Health & Medical Cancer & Oncology

Consensus Guidelines for the Management of Radiation Dermatitis

Consensus Guidelines for the Management of Radiation Dermatitis

Abstract and Introduction

Abstract


Background: Radiation dermatitis occurs to some degree in most patients receiving radiotherapy, with or without chemotherapy. Patients with squamous cell carcinoma of the head and neck (SCCHN) who receive radiotherapy in combination with epidermal growth factor receptor (EGFR) inhibitors, such as cetuximab, may develop a characteristic acne-like rash in addition to dermatitis.
Design: An advisory board of 11 experienced radiation oncologists, medical oncologists and dermatologists discussed the management options for skin reactions in patients receiving EGFR inhibitors and radiotherapy for SCCHN. Skin toxicity was categorised according to the National Cancer Institute—Common Terminology Criteria for Adverse Events (version 3) grading.
Results: Both general and grade-specific approaches for the management of dermatitis in this patient group are presented. It was concluded that where EGFR inhibitor-related acne-like rash and dermatitis coexist within irradiated fields, management should be based on the grade of dermatitis: for grade 1 (or no dermatitis), treatment recommendations for EGFR-related acne-like rash outside irradiated fields should be followed; for grades 2 and above, treatment recommendations for dermatitis were proposed.
Conclusions: This paper presents comprehensive consensus guidelines for the treatment of dermatitis in patients with SCCHN receiving EGFR inhibitors in combination with radiotherapy.

Introduction


External beam radiotherapy is the main nonsurgical treatment in patients with locoregionally advanced head and neck cancers. The acute side-effects of radiation therapy are well documented and include dermatitis, mucositis, xerostomia, weight loss, dysphagia, taste alteration, nausea and vomiting, pain and asthenia. When given without chemotherapy, altered fractionation regimens, including accelerated and hyperfractionated regimens, alone or combined, have largely replaced conventional radiation fractionation (70 Gy in 2 Gy fractions over a 7-week period).

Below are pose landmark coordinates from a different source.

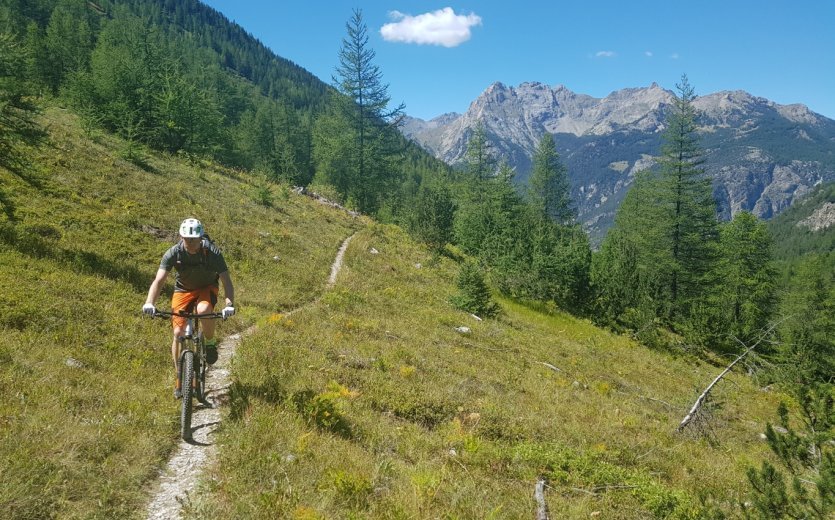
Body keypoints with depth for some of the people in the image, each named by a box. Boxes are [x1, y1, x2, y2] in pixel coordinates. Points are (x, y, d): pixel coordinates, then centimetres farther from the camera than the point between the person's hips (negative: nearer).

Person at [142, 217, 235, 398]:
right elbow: (159, 280, -31)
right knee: (178, 333, -9)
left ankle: (210, 343, -7)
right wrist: (149, 303, -49)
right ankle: (179, 378, 9)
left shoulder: (213, 252, -27)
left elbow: (226, 280, -31)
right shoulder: (173, 253, -24)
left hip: (207, 288, -2)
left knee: (203, 310, -37)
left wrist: (229, 304, -48)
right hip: (183, 290, 2)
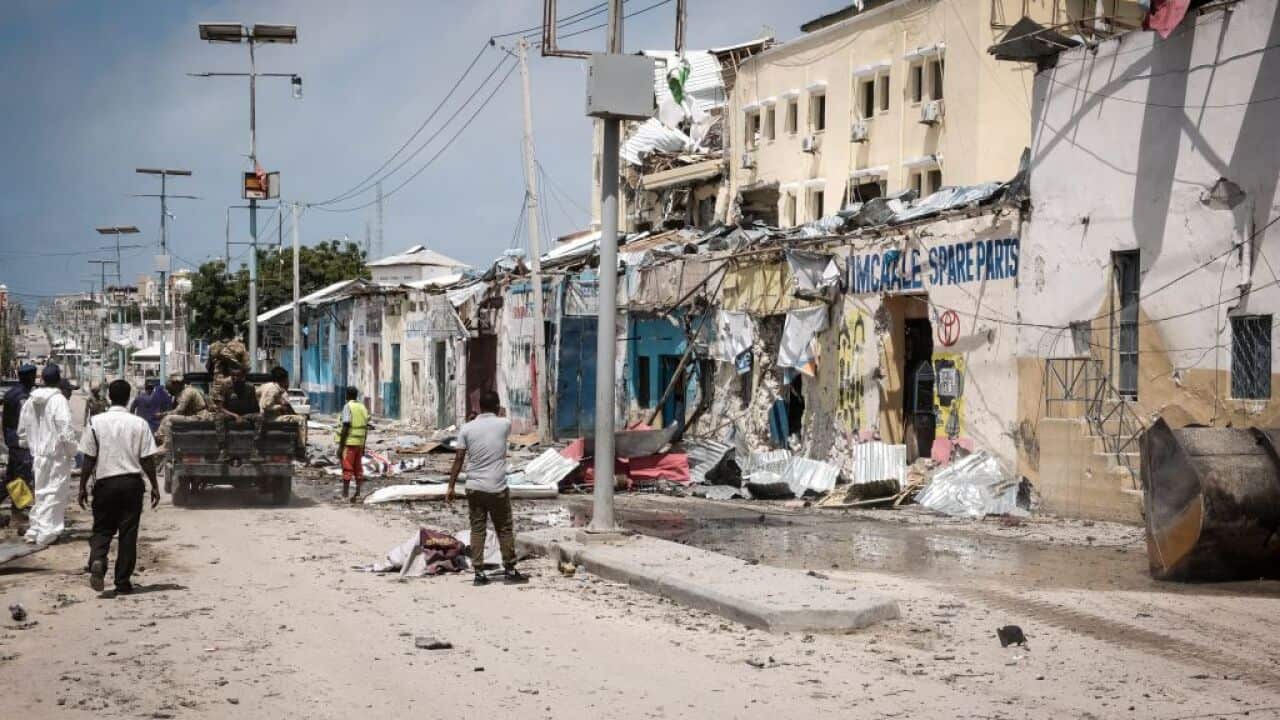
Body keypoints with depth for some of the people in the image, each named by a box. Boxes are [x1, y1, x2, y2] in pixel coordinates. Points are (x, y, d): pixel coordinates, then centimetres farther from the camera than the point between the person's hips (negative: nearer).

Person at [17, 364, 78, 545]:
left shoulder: (31, 401, 6)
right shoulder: (59, 400, -15)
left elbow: (22, 430, 14)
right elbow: (66, 430, -20)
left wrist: (31, 447, 26)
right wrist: (72, 452, -8)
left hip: (38, 455, 6)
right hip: (57, 455, -6)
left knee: (41, 493, 17)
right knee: (55, 493, 0)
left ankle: (35, 530, 18)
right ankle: (46, 532, -2)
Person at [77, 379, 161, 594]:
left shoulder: (96, 422, -3)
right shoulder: (139, 424, -3)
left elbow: (89, 459, -2)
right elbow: (147, 459, -1)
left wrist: (83, 486, 6)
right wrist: (155, 486, 8)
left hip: (105, 482, 0)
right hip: (132, 482, 0)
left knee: (102, 529, 12)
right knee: (128, 533, 6)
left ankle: (97, 560, -18)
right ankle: (123, 582, 8)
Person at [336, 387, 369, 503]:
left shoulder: (348, 407, -10)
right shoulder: (363, 407, 11)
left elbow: (345, 428, -16)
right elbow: (366, 429, 13)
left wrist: (340, 446, -14)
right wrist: (363, 446, 19)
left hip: (349, 442, -7)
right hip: (359, 443, 7)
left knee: (347, 470, -6)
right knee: (358, 470, 9)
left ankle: (344, 496, -7)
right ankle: (358, 495, 9)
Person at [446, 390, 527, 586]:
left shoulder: (467, 428, -2)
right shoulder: (503, 424, -4)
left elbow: (459, 459, -3)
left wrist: (451, 487, 2)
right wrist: (501, 414, 42)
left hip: (474, 488, 1)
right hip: (497, 488, -1)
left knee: (477, 529, 7)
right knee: (505, 530, 10)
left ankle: (479, 572, 5)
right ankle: (510, 570, 15)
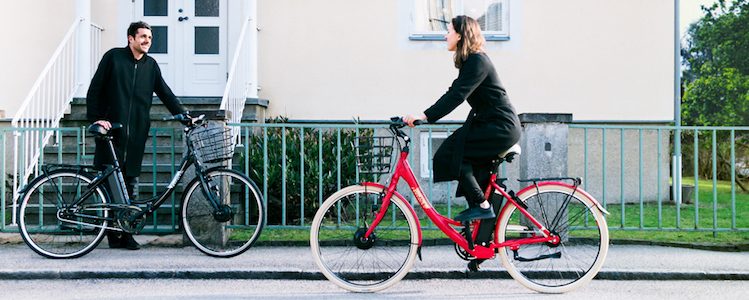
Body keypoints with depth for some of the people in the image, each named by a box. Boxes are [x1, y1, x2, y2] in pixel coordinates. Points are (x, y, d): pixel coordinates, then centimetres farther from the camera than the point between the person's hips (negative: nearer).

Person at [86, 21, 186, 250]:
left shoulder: (151, 65, 13)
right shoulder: (113, 57, 2)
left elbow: (165, 93, 16)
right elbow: (94, 90, 2)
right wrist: (95, 118, -7)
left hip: (136, 134, 3)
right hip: (111, 130, -3)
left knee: (131, 183, 3)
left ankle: (127, 233, 7)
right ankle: (112, 232, 4)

Reducing overall treatment time and/or increasing total radiation dose have improved locoregional control, although effects on overall survival were less significant. The improvements in locoregional control, however, are achieved at the expense of an increase in acute toxicity. In a randomised phase III Radiation Therapy Oncology Group (RTOG) study (RTOG 9003), the incidence of grade 3 or worse acute side-effects was 35% for conventional fractionation and 54.5%, 50.4% and 58.8% for hyperfractionation, split-course accelerated fractionation and accelerated fractionation with concomitant boost, respectively.